▶ _Exercise brief_:
Below are the records; tally the lines that include "using" and report only the total.

▶ _Records supplied_:
• • •

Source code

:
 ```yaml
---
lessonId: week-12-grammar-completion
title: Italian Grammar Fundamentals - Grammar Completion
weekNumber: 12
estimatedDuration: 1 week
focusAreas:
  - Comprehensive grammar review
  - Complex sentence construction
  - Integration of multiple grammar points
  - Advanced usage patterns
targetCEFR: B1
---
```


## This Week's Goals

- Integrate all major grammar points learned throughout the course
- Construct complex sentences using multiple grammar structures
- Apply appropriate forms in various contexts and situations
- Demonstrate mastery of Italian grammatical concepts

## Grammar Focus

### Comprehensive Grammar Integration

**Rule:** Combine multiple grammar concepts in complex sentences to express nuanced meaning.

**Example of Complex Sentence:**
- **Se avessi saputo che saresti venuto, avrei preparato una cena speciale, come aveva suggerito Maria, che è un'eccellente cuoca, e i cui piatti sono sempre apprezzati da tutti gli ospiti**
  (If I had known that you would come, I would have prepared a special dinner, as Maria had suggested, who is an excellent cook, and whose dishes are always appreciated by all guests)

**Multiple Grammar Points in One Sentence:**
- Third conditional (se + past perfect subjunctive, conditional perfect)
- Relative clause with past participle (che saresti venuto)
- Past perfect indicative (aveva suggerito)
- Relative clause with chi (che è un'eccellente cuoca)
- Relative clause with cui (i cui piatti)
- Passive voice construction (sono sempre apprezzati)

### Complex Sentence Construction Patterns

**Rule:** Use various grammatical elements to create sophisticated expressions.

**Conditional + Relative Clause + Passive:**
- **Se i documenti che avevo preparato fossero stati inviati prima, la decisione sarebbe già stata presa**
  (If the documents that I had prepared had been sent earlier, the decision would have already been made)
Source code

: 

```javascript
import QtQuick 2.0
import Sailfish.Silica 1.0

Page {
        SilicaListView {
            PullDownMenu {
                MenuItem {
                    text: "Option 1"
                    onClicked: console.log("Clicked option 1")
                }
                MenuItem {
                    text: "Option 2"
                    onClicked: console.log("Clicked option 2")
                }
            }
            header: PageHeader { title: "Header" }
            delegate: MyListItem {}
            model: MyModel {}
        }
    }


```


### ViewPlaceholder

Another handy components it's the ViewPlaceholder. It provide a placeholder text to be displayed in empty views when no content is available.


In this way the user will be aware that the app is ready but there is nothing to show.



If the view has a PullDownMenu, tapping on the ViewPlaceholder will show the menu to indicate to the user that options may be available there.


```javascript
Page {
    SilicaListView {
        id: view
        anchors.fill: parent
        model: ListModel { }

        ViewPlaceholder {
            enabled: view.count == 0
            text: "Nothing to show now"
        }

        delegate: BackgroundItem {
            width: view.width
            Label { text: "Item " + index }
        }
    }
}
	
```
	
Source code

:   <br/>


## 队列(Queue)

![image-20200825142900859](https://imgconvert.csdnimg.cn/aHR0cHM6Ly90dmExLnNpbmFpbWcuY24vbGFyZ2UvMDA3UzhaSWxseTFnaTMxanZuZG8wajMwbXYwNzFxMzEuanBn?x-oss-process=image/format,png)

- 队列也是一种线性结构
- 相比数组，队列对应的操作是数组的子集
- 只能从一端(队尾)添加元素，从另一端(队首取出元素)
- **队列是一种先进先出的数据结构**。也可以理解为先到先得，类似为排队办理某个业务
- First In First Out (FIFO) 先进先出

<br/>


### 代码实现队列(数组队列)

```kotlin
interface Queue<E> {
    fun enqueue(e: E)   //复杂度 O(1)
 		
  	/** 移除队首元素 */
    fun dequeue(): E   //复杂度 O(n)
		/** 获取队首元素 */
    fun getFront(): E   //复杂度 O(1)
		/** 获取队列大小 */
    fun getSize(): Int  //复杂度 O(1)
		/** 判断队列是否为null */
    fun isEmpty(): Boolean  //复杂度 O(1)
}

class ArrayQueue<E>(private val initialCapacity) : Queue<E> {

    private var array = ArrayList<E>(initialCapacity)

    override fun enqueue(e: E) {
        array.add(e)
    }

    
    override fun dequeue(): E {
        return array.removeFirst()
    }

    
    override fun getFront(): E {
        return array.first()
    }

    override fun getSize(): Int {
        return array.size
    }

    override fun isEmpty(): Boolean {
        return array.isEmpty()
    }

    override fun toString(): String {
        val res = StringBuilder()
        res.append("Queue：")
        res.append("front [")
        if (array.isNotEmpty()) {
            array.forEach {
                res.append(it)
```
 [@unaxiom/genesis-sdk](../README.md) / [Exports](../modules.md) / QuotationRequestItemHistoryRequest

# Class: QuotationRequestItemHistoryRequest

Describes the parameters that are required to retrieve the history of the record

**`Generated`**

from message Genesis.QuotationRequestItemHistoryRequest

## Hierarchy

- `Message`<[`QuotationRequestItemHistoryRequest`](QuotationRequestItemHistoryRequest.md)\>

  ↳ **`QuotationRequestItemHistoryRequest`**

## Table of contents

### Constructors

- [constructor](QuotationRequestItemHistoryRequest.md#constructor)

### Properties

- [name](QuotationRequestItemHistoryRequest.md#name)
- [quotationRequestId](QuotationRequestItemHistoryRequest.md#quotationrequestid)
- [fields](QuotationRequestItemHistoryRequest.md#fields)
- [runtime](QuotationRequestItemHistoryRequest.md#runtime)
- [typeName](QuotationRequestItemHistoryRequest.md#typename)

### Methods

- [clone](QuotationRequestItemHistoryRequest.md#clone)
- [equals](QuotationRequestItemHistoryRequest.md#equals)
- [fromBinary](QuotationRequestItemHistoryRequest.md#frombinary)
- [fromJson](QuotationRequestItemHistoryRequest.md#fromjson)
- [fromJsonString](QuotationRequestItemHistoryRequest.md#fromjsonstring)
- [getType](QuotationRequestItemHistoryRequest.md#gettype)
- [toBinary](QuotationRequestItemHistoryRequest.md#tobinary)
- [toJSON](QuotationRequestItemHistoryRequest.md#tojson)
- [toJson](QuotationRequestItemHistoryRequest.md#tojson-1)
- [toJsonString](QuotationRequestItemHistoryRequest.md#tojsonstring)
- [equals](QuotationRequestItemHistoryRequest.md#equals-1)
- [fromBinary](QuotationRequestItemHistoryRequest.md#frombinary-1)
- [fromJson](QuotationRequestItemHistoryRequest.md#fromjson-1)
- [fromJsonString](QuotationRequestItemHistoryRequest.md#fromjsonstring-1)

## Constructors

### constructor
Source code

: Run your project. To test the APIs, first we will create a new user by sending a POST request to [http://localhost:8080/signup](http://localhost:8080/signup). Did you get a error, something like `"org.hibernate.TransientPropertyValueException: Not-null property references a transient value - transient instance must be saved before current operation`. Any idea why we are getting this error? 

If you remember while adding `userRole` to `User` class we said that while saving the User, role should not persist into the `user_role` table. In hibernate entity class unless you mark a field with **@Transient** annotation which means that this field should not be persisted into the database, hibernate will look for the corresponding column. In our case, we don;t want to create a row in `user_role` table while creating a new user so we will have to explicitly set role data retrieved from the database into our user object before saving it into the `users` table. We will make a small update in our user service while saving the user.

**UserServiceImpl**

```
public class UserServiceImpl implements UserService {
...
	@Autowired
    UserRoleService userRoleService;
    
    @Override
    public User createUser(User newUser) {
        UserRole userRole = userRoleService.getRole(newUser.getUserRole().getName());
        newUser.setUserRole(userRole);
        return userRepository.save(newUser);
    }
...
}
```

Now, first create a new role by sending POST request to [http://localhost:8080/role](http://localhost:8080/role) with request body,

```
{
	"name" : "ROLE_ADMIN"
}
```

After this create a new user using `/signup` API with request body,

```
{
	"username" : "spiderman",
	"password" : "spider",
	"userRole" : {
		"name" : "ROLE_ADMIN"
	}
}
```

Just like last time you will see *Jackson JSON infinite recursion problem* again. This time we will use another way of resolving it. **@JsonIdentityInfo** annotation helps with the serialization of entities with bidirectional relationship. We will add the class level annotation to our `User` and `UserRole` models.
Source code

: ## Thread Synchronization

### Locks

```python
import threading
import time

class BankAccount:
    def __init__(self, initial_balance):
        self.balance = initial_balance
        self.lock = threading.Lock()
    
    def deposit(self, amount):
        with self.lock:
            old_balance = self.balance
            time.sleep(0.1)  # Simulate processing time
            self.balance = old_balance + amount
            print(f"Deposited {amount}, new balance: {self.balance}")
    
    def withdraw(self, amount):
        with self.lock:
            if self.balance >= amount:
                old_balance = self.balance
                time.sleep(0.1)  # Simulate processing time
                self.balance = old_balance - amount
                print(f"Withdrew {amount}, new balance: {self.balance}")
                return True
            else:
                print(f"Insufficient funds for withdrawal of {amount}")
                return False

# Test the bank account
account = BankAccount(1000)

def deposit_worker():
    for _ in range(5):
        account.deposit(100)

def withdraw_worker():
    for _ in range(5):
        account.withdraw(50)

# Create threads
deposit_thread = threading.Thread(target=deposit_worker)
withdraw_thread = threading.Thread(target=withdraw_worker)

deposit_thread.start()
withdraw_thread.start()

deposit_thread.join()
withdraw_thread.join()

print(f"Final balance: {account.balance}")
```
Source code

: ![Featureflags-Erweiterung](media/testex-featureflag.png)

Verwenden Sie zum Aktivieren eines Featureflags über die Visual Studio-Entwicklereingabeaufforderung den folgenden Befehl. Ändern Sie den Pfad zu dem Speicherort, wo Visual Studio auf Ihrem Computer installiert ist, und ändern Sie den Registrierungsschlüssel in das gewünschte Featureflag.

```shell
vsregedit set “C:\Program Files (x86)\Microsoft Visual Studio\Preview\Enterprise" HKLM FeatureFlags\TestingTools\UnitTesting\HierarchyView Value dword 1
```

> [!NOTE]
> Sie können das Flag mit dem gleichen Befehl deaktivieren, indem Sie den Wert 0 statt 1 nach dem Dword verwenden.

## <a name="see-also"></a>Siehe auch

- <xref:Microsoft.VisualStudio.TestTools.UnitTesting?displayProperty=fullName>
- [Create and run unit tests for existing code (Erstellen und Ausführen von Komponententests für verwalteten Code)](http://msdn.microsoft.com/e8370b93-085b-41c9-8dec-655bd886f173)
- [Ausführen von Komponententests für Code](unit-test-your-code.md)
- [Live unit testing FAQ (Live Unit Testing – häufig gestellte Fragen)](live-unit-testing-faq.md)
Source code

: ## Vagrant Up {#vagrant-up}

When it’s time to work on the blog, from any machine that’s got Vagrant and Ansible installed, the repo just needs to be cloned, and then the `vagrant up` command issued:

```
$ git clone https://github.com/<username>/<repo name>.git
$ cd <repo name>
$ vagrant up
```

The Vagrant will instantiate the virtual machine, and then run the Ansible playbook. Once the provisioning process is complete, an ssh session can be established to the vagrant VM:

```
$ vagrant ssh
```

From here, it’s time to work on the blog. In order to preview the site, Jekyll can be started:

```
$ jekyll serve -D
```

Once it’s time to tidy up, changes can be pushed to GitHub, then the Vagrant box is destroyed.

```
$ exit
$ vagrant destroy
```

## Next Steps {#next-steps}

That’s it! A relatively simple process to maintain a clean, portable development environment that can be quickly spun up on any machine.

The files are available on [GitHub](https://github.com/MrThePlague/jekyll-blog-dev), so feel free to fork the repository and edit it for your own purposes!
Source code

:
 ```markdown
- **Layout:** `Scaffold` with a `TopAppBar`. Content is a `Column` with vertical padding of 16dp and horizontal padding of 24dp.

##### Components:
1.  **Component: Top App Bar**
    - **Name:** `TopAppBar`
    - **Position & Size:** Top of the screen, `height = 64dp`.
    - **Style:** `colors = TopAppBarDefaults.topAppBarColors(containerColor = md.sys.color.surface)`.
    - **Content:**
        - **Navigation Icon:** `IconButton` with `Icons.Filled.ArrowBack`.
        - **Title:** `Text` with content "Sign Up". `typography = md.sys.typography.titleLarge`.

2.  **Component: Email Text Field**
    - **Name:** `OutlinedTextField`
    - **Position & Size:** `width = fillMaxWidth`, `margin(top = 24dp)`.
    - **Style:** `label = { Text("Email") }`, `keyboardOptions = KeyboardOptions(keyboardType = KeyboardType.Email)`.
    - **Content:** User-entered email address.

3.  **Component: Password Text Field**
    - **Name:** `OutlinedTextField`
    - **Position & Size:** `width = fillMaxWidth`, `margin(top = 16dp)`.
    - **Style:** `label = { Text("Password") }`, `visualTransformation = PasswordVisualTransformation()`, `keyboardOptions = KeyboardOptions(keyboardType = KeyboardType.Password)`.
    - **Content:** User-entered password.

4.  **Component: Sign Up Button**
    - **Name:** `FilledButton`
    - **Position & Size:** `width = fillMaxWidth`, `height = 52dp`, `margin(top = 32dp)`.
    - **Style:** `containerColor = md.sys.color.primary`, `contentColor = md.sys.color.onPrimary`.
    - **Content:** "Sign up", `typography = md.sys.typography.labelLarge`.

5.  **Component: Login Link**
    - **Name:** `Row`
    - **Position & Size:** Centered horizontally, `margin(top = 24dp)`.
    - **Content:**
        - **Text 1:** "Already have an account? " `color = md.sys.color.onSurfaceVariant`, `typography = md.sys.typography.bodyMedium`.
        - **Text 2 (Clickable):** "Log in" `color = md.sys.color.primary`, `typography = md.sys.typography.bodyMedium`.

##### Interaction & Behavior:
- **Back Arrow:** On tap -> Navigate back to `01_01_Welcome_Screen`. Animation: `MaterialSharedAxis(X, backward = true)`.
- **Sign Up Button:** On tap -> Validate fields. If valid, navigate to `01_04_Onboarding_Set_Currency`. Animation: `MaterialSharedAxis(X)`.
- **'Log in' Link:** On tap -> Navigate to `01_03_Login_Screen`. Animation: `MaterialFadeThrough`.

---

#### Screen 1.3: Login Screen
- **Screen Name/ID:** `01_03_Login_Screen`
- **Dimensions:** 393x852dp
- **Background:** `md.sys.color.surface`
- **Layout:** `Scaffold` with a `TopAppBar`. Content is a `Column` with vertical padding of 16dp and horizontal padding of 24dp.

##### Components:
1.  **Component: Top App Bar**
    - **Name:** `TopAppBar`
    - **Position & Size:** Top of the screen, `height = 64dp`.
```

• • •

▶ _Solution to the exercise_:
2